--- EXERCISE MATERIAL ---
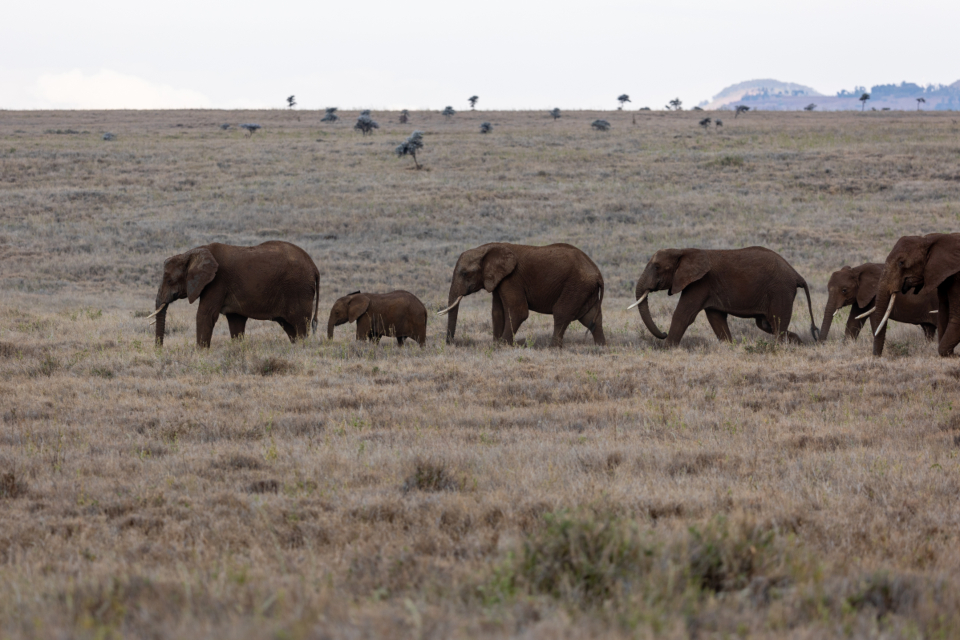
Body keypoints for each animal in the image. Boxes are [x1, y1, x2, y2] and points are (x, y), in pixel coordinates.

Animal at [146, 241, 318, 350]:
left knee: (300, 324)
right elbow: (236, 321)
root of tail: (314, 266)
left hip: (298, 289)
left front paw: (200, 353)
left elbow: (205, 315)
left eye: (169, 280)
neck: (192, 253)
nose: (159, 351)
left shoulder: (217, 281)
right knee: (290, 328)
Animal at [438, 242, 604, 348]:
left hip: (576, 285)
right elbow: (497, 312)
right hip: (584, 289)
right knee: (591, 318)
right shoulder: (499, 280)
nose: (450, 344)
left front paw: (503, 346)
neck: (484, 249)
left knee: (561, 313)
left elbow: (518, 311)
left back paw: (552, 348)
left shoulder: (512, 278)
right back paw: (601, 347)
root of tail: (597, 272)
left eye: (465, 273)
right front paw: (496, 345)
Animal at [632, 245, 816, 344]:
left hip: (780, 290)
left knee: (777, 325)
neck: (683, 250)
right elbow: (716, 319)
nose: (663, 333)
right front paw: (730, 346)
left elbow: (683, 315)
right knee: (767, 325)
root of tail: (796, 274)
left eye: (657, 267)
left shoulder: (700, 283)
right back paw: (798, 343)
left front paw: (668, 349)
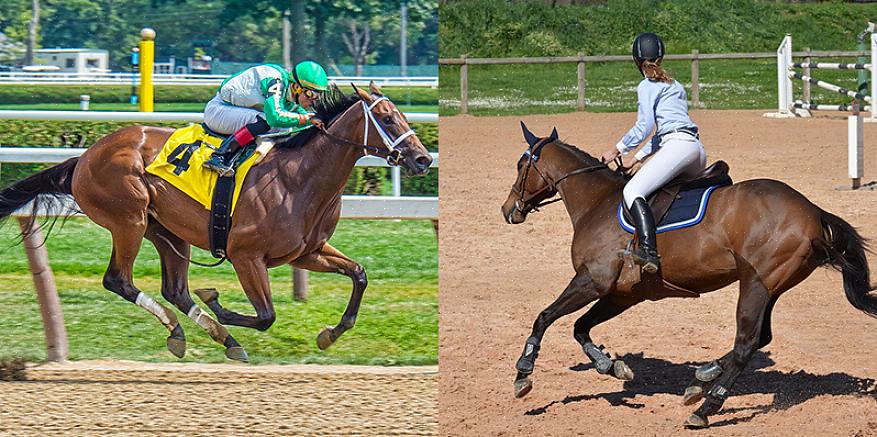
---
WORK ITEM:
An exact transcription is needed, covering the line with "right shoulder: (499, 280)" and every line after it to the end of the entries, but not the pictures.

ANSWER SPACE:
right shoulder: (499, 280)
nose: (450, 344)
left front paw: (503, 346)
neck: (484, 249)
left knee: (561, 313)
left elbow: (518, 311)
left back paw: (552, 348)
left shoulder: (512, 278)
right back paw: (601, 347)
root of tail: (597, 272)
left eye: (465, 273)
right front paw: (496, 345)
Animal at [632, 245, 816, 344]:
left hip: (780, 290)
left knee: (777, 325)
neck: (683, 250)
right elbow: (716, 319)
nose: (663, 333)
right front paw: (730, 346)
left elbow: (683, 315)
right knee: (767, 325)
root of tail: (796, 274)
left eye: (657, 267)
left shoulder: (700, 283)
right back paw: (798, 343)
left front paw: (668, 349)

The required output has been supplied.